Electroreduction and oxidation of terephthalaldehyde and the role of hydration

Abstract

Electroreduction of terephthalaldehyde (benzene-1,4-dicarboxaldehyde) (I) in protic media is complicated by acid–base and hydration–dehydration equilibria. At pH 0–5.5 the diprotonated form of I is reduced in a reversible two-electron step to a diradical-quinonemethide. This species is at pH 1–3 converted into an aldol (4-HOCH 2C 6H 4CHO), which is further reduced at a more negative potential. At pH 5.5–8.5 the monoprotonated form is reduced. The protonated formyl group is reduced first and then, at a more negative potential, the second formyl group in the aldol, formed in the first step, is further reduced.
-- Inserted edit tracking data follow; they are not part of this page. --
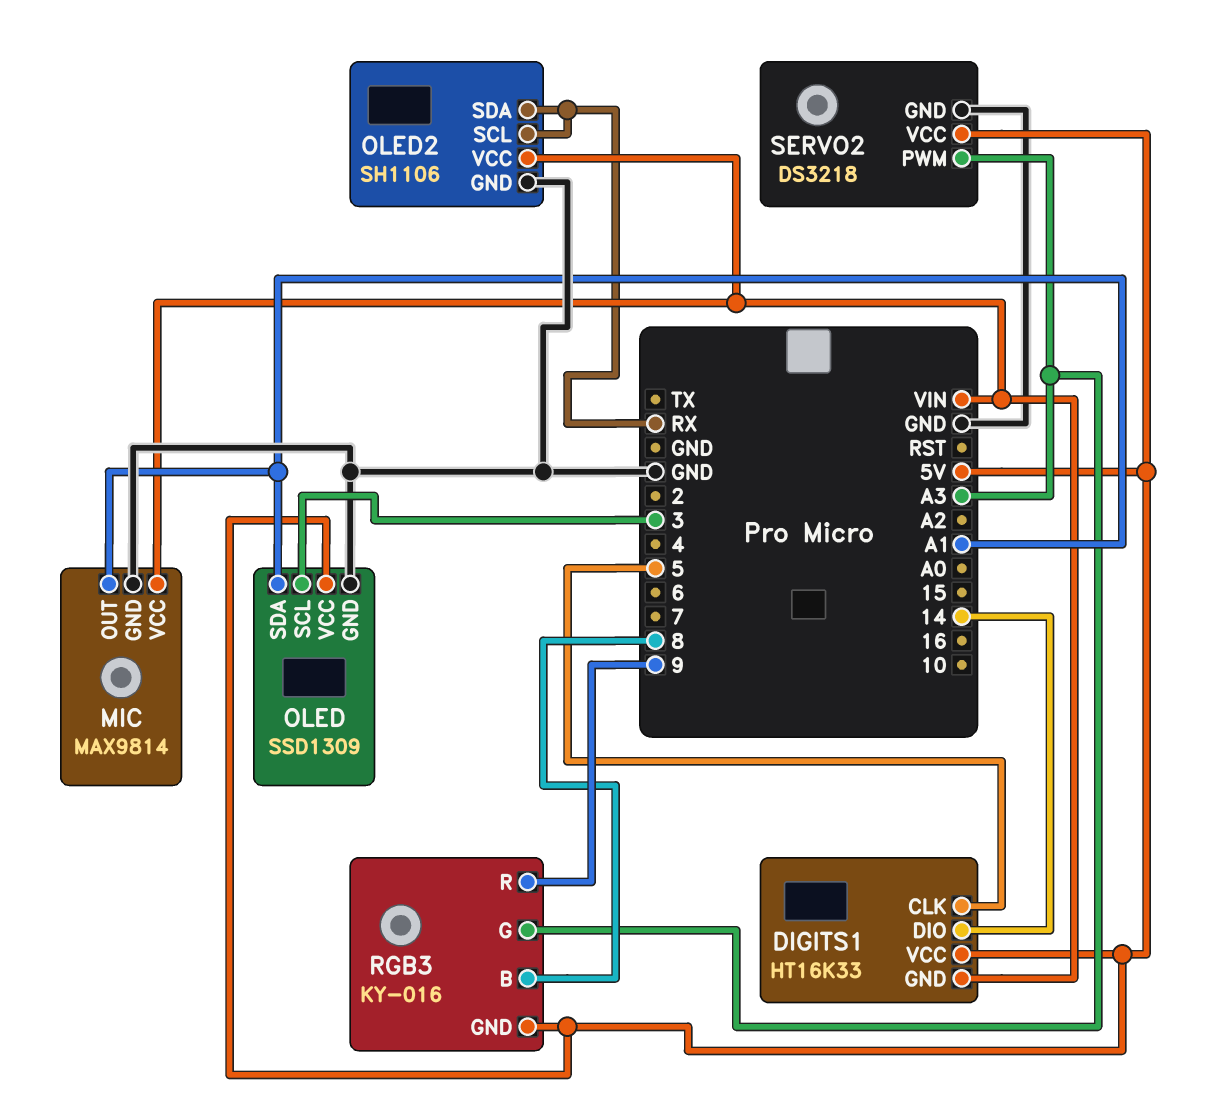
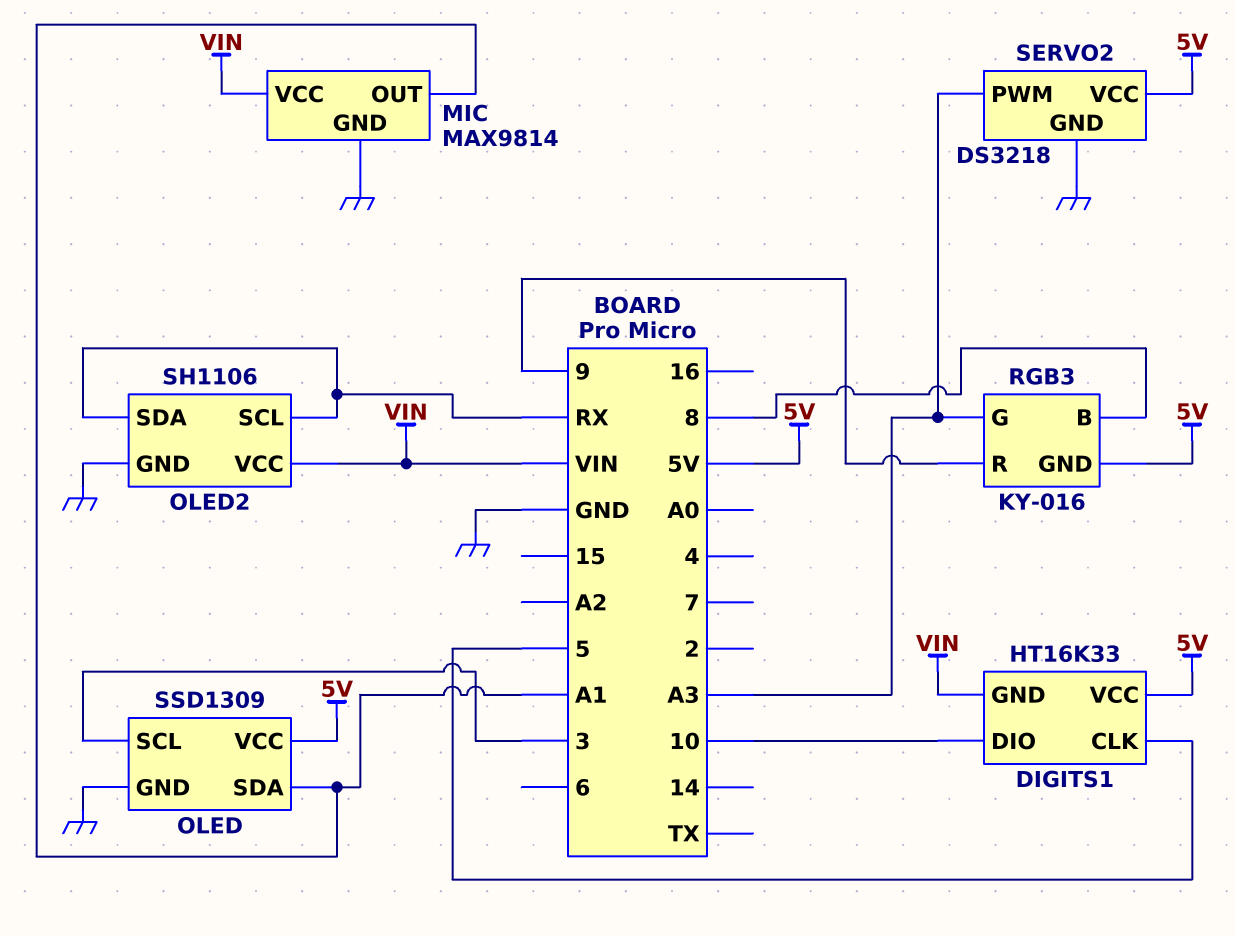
DIGITS1 pin DIO: 14 -> 10

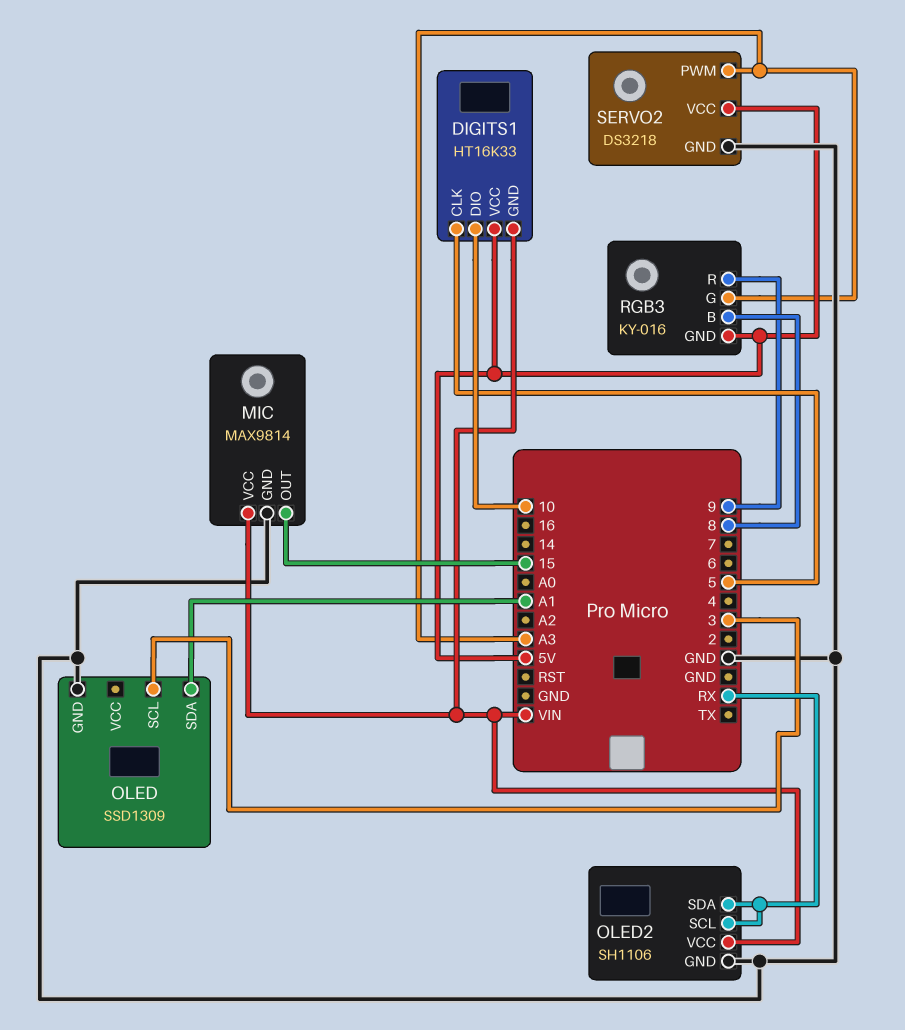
MIC pin OUT: A1 -> 15
OLED pin VCC: 5V -> none

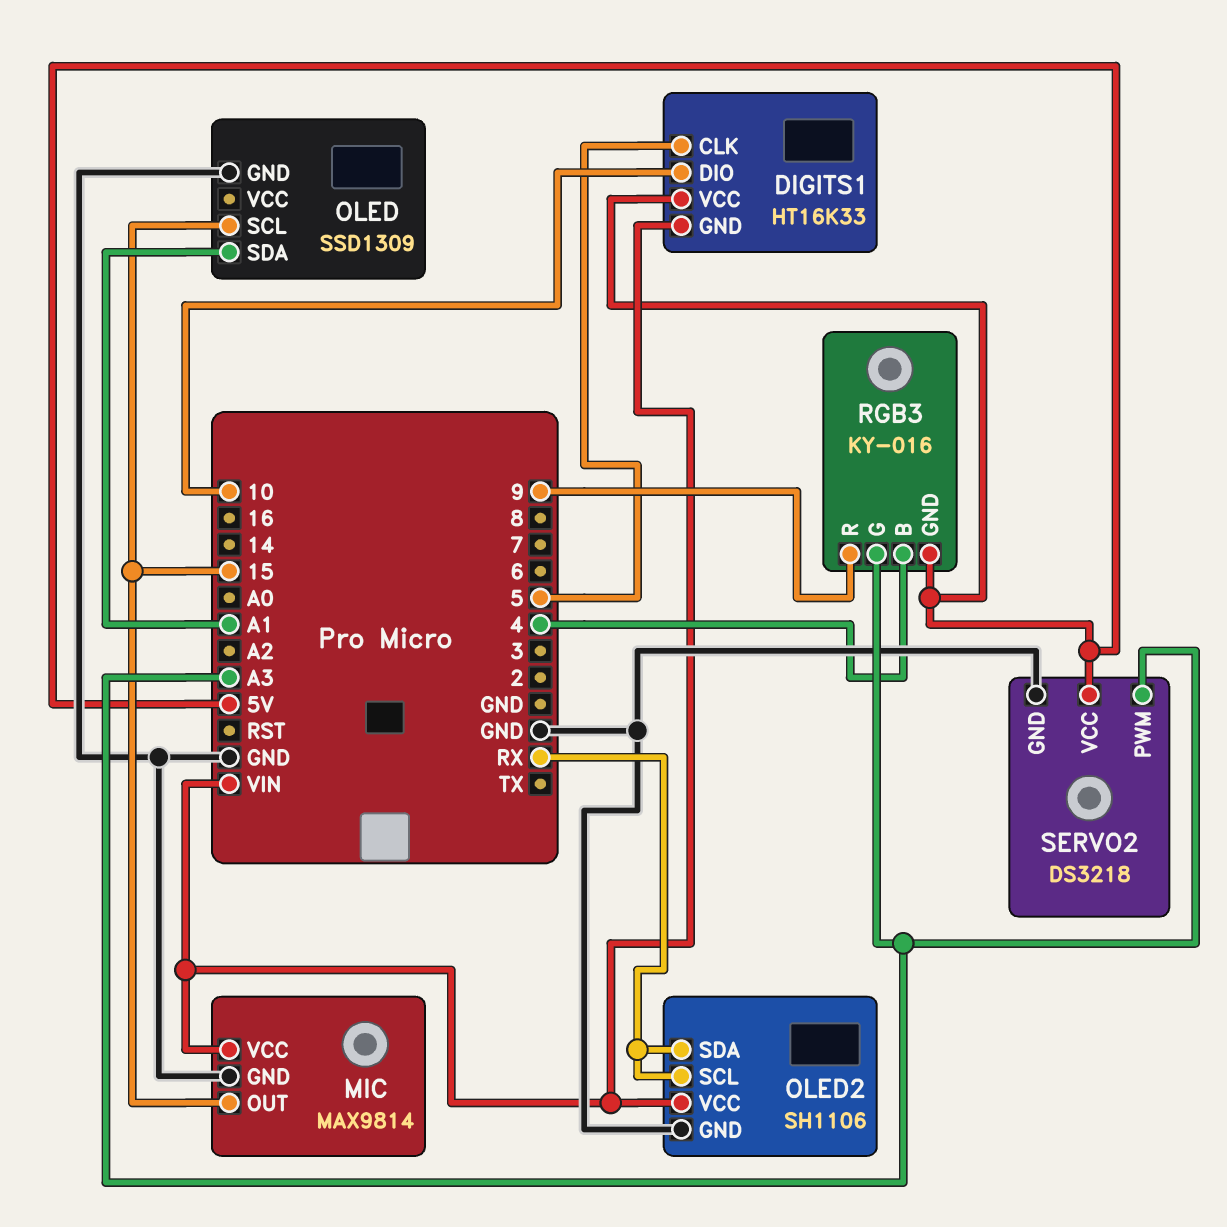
OLED pin SCL: 3 -> 15
RGB3 pin B: 8 -> 4

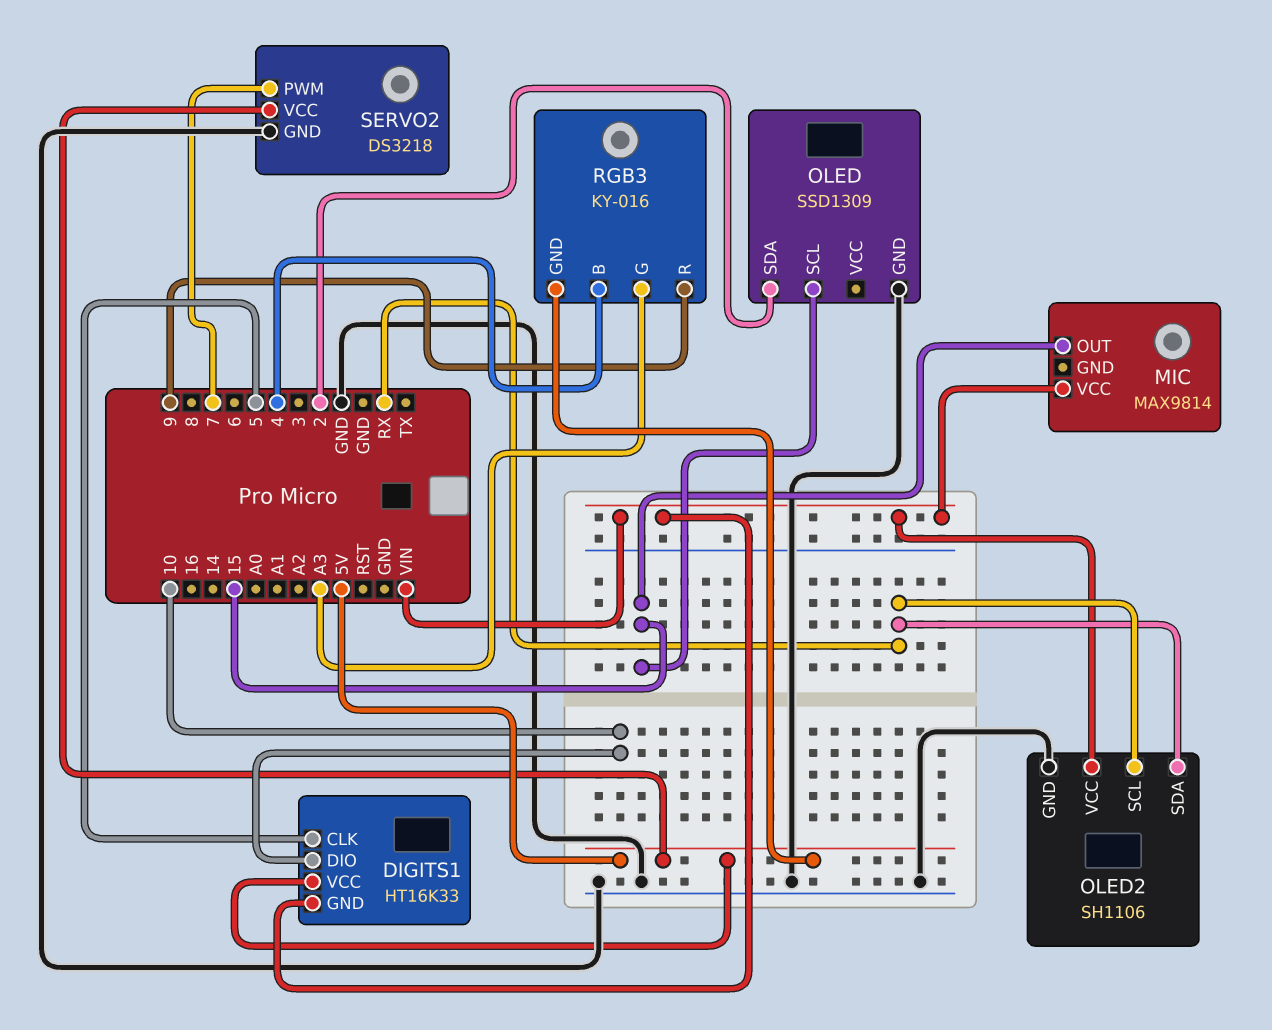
MIC pin GND: GND -> none
OLED pin SDA: A1 -> 2
SERVO2 pin PWM: A3 -> 7

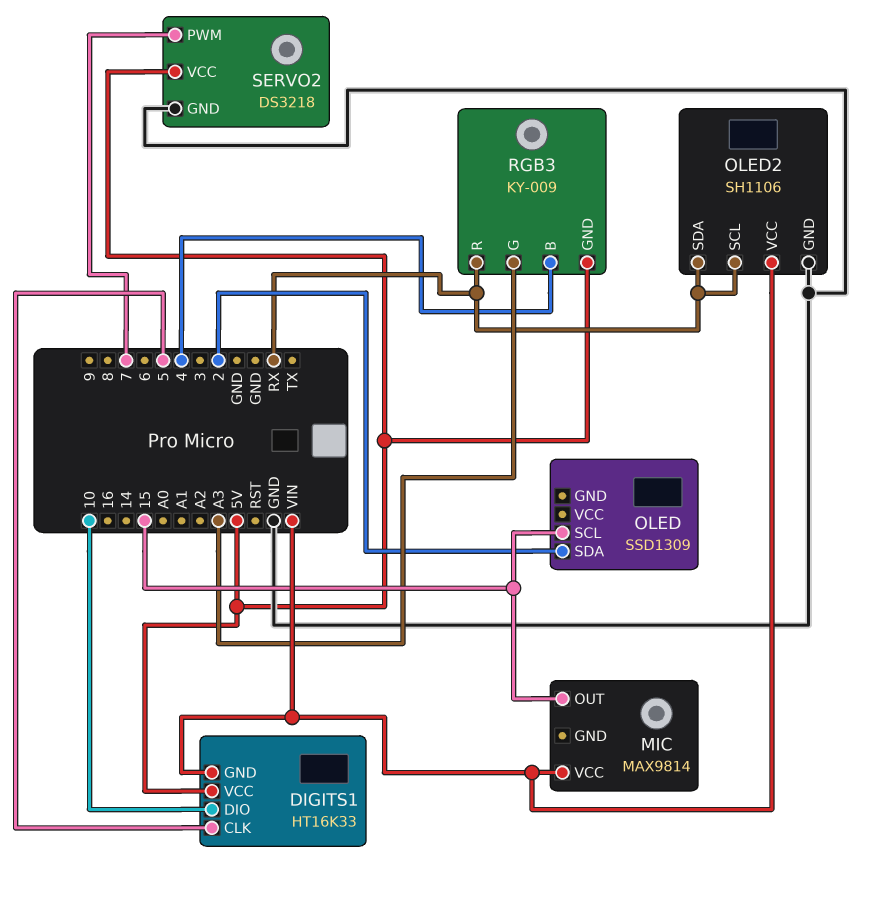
OLED pin GND: GND -> none
RGB3: KY-016 -> KY-009
RGB3 pin R: 9 -> RX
As terephthalaldehyde is in aqueous solutions present in about 15% as a monohydrate, the limiting currents in this pH range are controlled by the hydration–dehydration equilibrium, the establishment of which is acid and base-catalyzed. The reduction of the unprotonated form occurs at pH > 8.5. At pH > 10 addition of OH − ions takes place. The formation of a geminaldiol anion results in a decrease of reduction waves of the aldehyde, but an increase in the oxidation anodic wave of the diol. Dependence of anodic waves on activity of OH − ions indicates a consecutive addition of OH − ions to the two formyl groups. The understanding of the sequence of chemical (protonation, hydration) and electrochemical reaction steps enabled application of changes of polarographic i–E curves with time as an analytical method for following (in real time) concentration changes of the parent compound, its monohydrazones and monoximes as well as dihydrazones and dioximes.